In [1]:
import pandas as pd
import os
import gc

# --- Paths for CTU-13 dataset ---
dataset_files = {
    '1': 'scenario_dataset_1/dataset_result.binetflow',
    '2': 'scenario_dataset_2/dataset_result.binetflow',
    '5': 'scenario_dataset_5/dataset_result.binetflow',
    '9': 'scenario_dataset_9/dataset_result.binetflow',
    '13': 'scenario_dataset_13/dataset_result.binetflow'
}
# --- End paths ---

# Define the folder name to save sample results
output_folder = 'sampled_data'

# Create an empty dictionary to hold all COMPLETE DataFrames
# This variable will persist after this cell is executed
dict_of_dataframes = {}

In [2]:
print("Starting process: Reading data & taking samples...")

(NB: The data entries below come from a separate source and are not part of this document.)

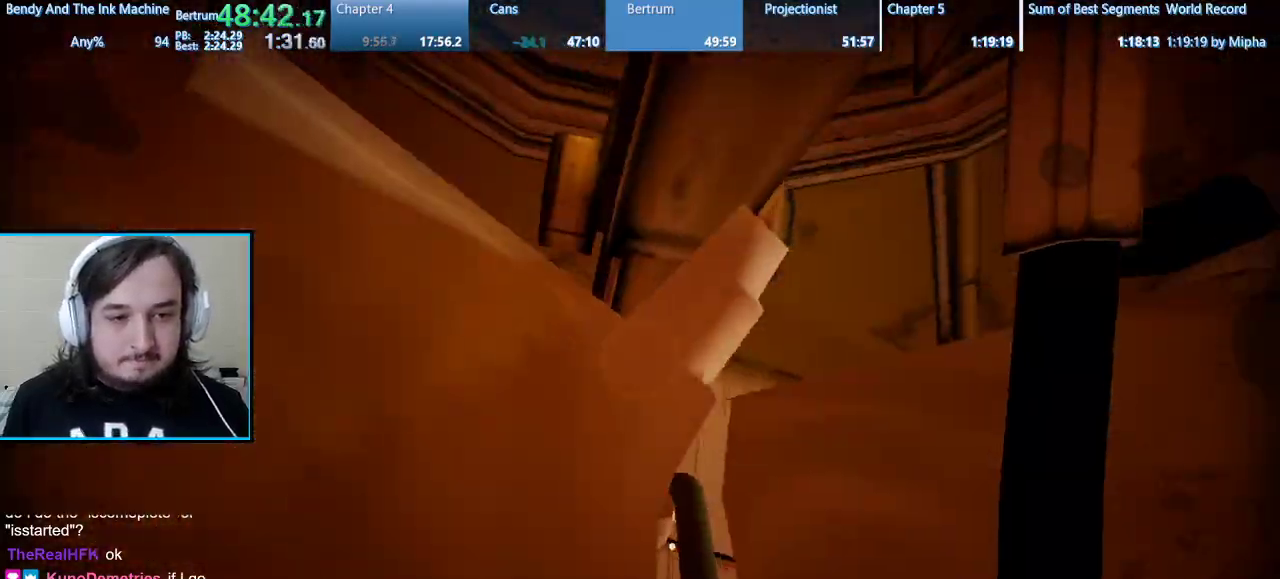
{"keys": [], "mouse": ["left"], "events": [[67, "s", "down"], [100, "a", "up"], [100, "space", "down"], [300, "mouse_left", "down"], [333, "s", "up"], [333, "space", "up"], [433, "mouse_left", "up"], [500, "mouse_left", "down"]]}
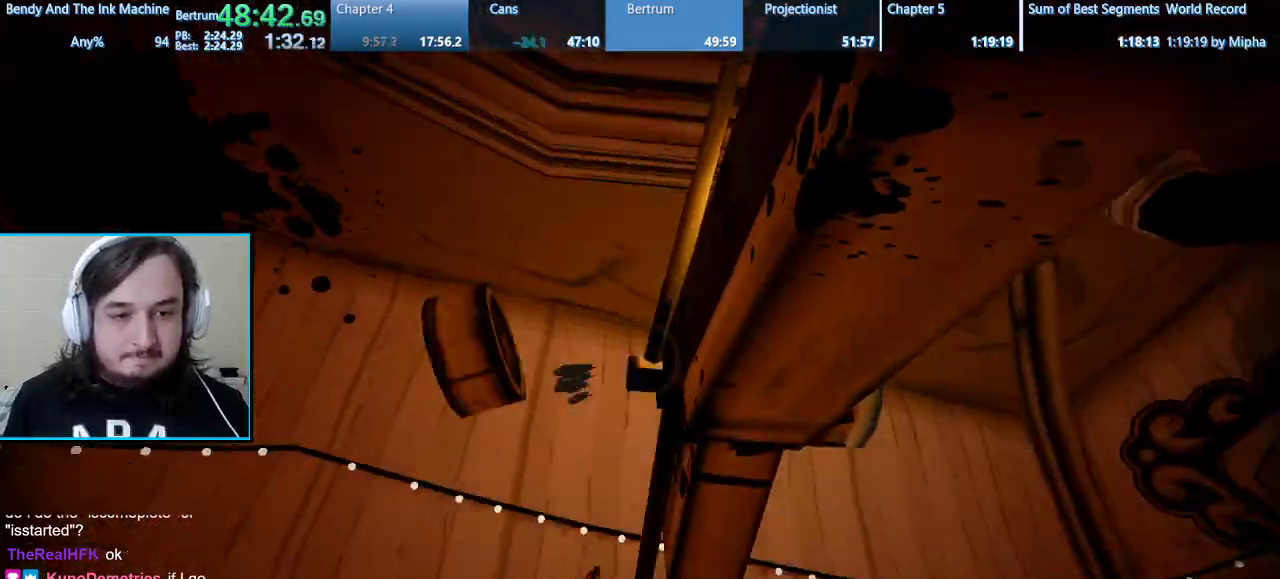
{"keys": ["d"], "mouse": [], "events": [[33, "d", "down"], [33, "w", "down"], [67, "mouse_left", "up"], [67, "shift", "down"], [333, "shift", "up"], [367, "w", "up"]]}
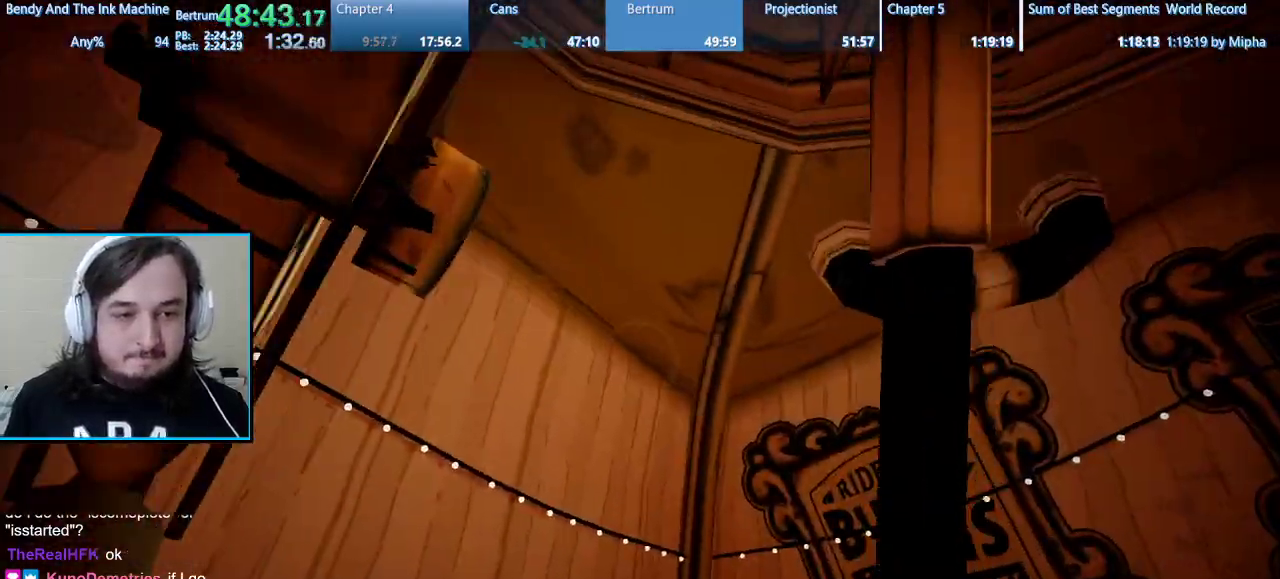
{"keys": ["s"], "mouse": [], "events": [[133, "s", "down"], [333, "d", "up"], [367, "mouse_left", "down"], [467, "mouse_left", "up"]]}
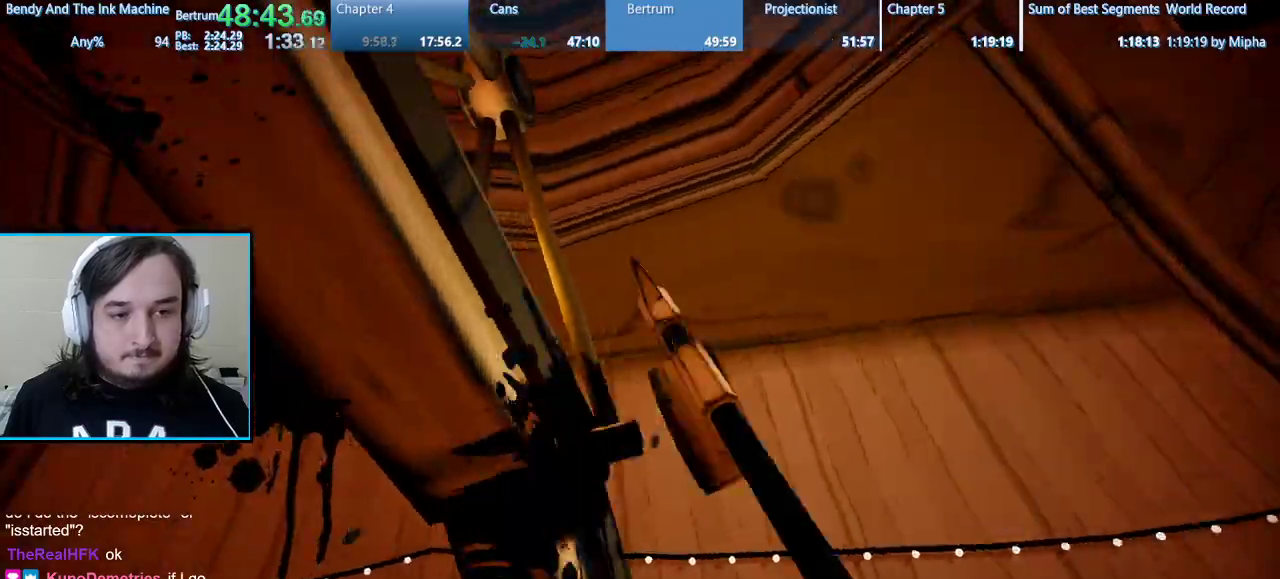
{"keys": ["a", "s"], "mouse": [], "events": [[500, "a", "down"]]}
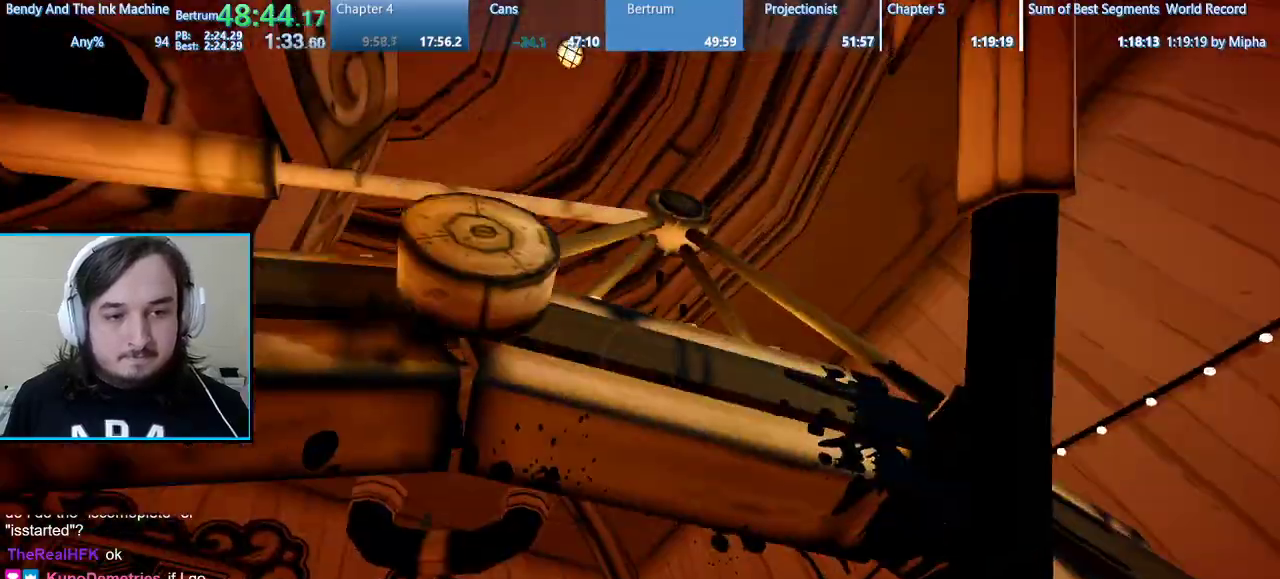
{"keys": ["a", "shift", "w"], "mouse": ["left"], "events": [[167, "s", "up"], [267, "a", "up"], [333, "mouse_left", "down"], [367, "a", "down"], [400, "mouse_left", "up"], [400, "w", "down"], [467, "mouse_left", "down"], [467, "shift", "down"]]}
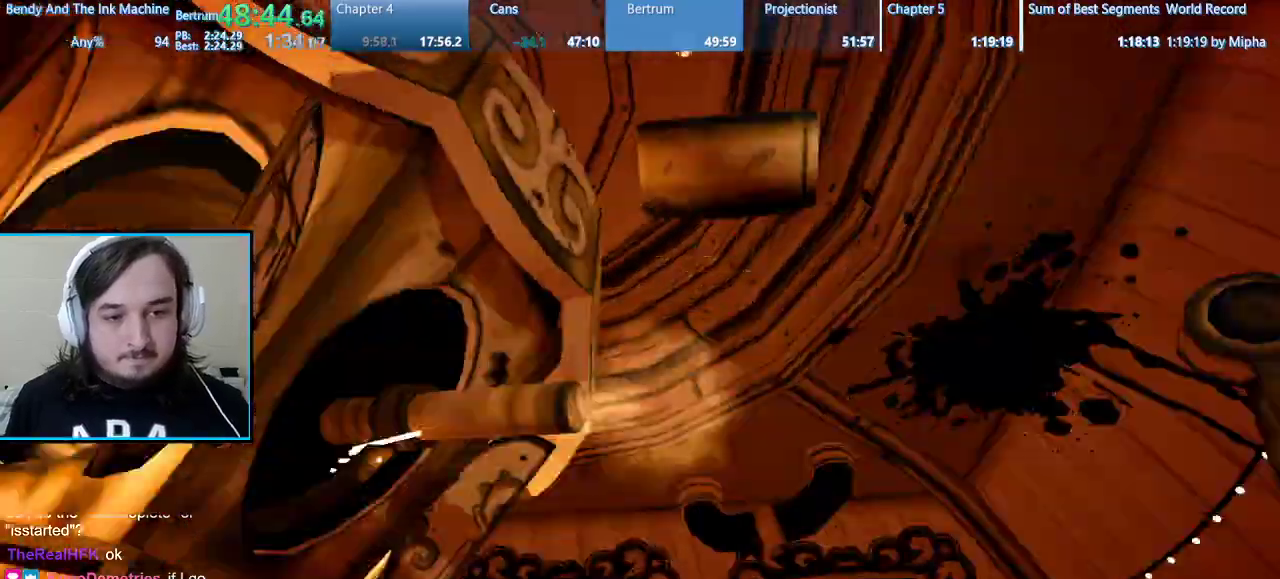
{"keys": ["a", "w"], "mouse": []}
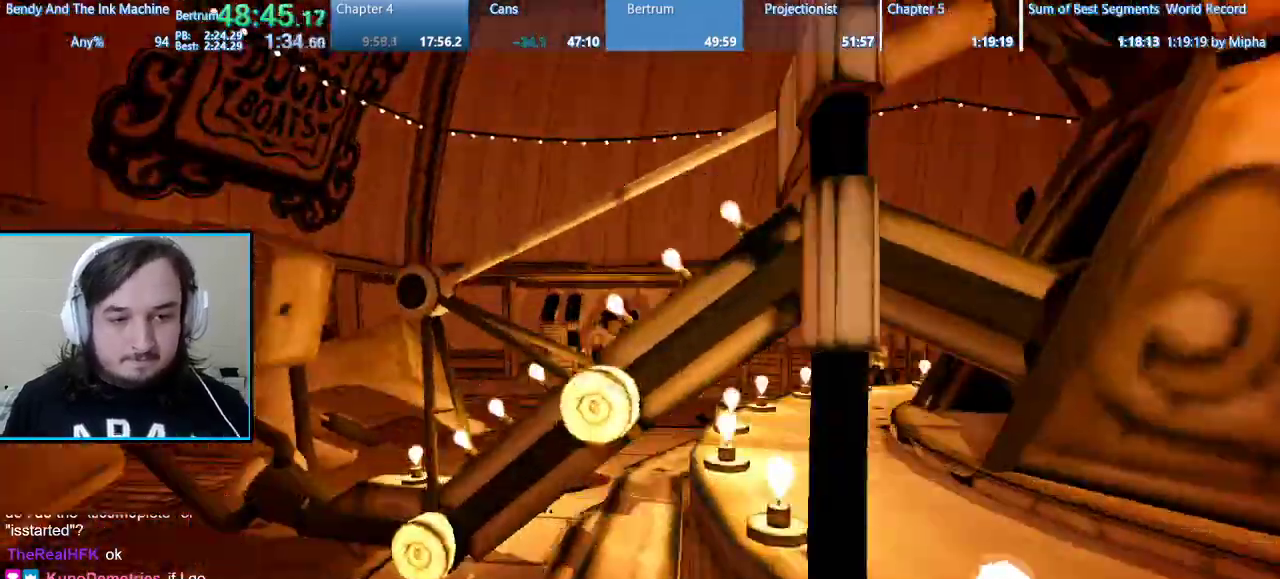
{"keys": ["a", "shift", "w"], "mouse": ["left"]}
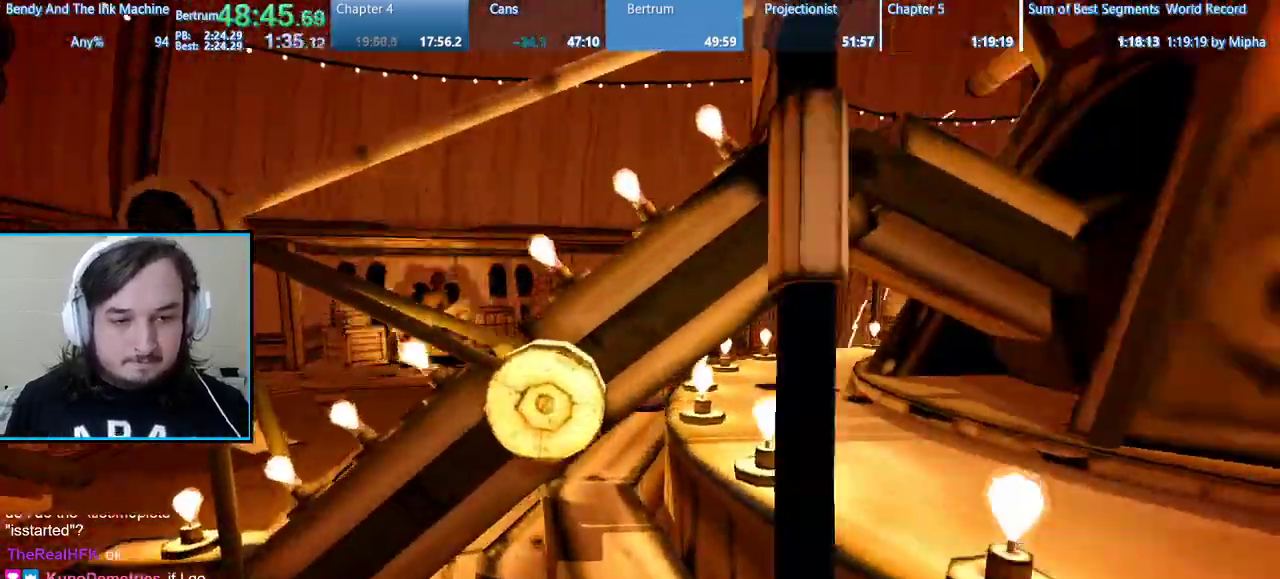
{"keys": ["a", "shift"], "mouse": ["left"]}
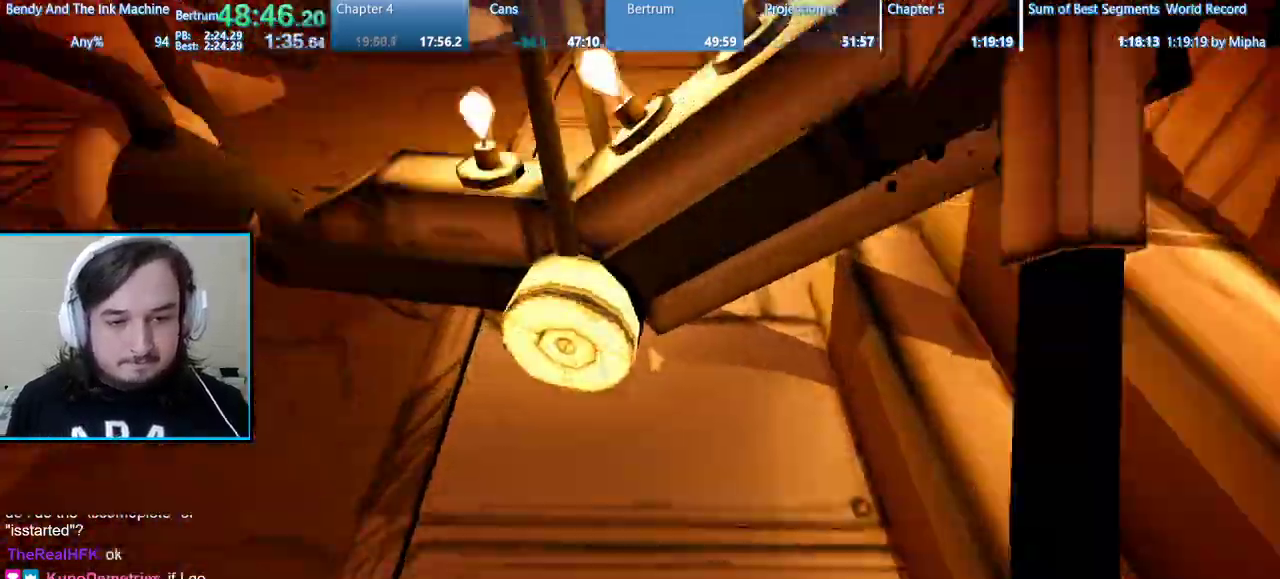
{"keys": ["a", "shift"], "mouse": [], "events": [[133, "s", "down"], [200, "mouse_left", "up"], [233, "mouse_left", "down"], [333, "mouse_left", "up"], [367, "mouse_left", "down"], [467, "mouse_left", "up"], [467, "s", "up"]]}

# 1. Create output folder if it doesn't exist
try:
    os.makedirs(output_folder, exist_ok=True)
    print(f"Output folder '{output_folder}' has been prepared.")
except Exception as e:
    print(f"Failed to create folder '{output_folder}': {e}")


# 2. Loop, read, save to dict, take samples, and save samples
for key, filepath in dataset_files.items():
    try:
        print(f"\n--- Processing Dataset {key} ---")
        print(f"Reading file: {filepath}...")
        
        # a. Read file
        df = pd.read_csv(filepath, low_memory=False)
        total_rows = len(df)
        
        # b. Save COMPLETE DataFrame to dictionary
        # This fulfills your request to access it later
        dict_of_dataframes[key] = df
        print(f"Dataset {key} ({total_rows} rows) has been loaded into memory.")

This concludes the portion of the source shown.